Relevance of Findings
Omeros’ findings are also particularly relevant for patients resistant to checkpoint inhibitors, such as anti-PD-1 (e.g., Keytruda and Opdivo) and anti-CTLA-4 (Yervoy), and to emerging cellular therapies such as CAR-T cells and adoptive T-cell therapy. Checkpoint inhibitors are only effective in a minority of patients, and high levels of adenosine-generating molecules have been observed in non-responding patients. Furthermore, overcoming natural immunosuppression in solid tumors represents a major hurdle for cellular therapies. Because PS and adenosine are both products of cell stress and death in solid tumors, it is expected that patients resistant to checkpoint inhibitors or cellular therapies would benefit greatly from the combined inhibition of the GPR174 and adenosine pathways.

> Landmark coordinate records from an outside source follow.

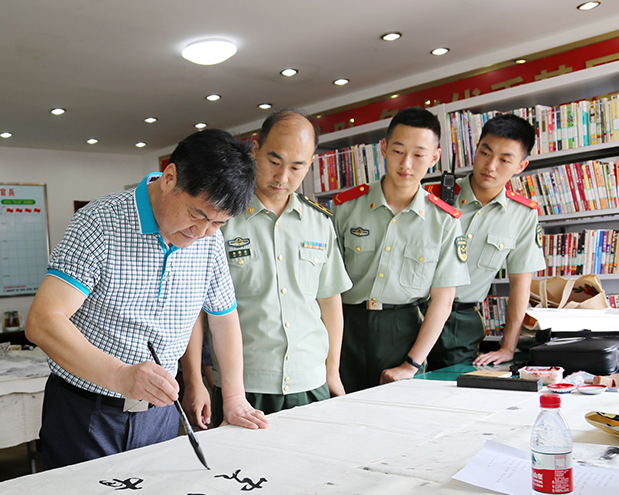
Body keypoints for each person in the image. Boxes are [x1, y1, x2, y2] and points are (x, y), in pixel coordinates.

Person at [25, 129, 270, 470]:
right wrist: (121, 376)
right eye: (197, 215)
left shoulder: (210, 241)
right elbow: (42, 322)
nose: (201, 233)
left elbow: (224, 319)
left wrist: (234, 398)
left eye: (218, 222)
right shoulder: (100, 223)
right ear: (170, 178)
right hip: (87, 413)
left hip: (163, 415)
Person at [182, 110, 351, 428]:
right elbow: (194, 312)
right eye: (274, 161)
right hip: (244, 388)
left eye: (297, 166)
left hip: (311, 381)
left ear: (310, 164)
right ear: (255, 149)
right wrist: (194, 380)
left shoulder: (320, 223)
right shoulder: (220, 221)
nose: (283, 177)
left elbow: (330, 302)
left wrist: (332, 372)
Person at [332, 107, 470, 392]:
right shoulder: (346, 208)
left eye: (419, 154)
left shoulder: (443, 221)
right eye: (398, 151)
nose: (406, 163)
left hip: (404, 331)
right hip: (345, 328)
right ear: (383, 148)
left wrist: (411, 364)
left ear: (434, 157)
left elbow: (443, 302)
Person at [425, 114, 546, 369]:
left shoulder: (522, 214)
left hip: (460, 323)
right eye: (485, 153)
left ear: (520, 166)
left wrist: (508, 347)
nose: (491, 166)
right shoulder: (432, 197)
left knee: (448, 394)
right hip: (411, 311)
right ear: (476, 149)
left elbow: (520, 286)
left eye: (504, 160)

"Our team’s discovery of the GPR174-controlled cancer-immunity pathways and their interrelationships with the adenosine pathway have been methodically elucidated and defined," said Gregory A. Demopulos, M.D., Omeros’ chairman and chief executive officer. "Simply put, Omeros has discovered that there are two feet on the cAMP brake pedal restraining immunity against the tumor and, to enable effective tumor-killing activity, both GPR174 and the adenosine pathway must be inhibited. We are optimizing our small-molecule GPR174 inhibitors with the objective of moving orally available therapeutics into the clinic as rapidly as possible. We look forward to providing physicians and patients with a new and broadly applicable option in cancer immunotherapy."
Omeros is preparing a manuscript for publication detailing its GPR174-related discoveries and data and plans to present these same discoveries and data beginning this year at upcoming oncology international congresses.
Omeros is establishing an expansive and exclusive intellectual property position directed to GPR174 inhibitors as well as to inhibition of the GPR174 receptor, both alone and in combination with other cancer therapies, for the treatment of any tumor or malignancy.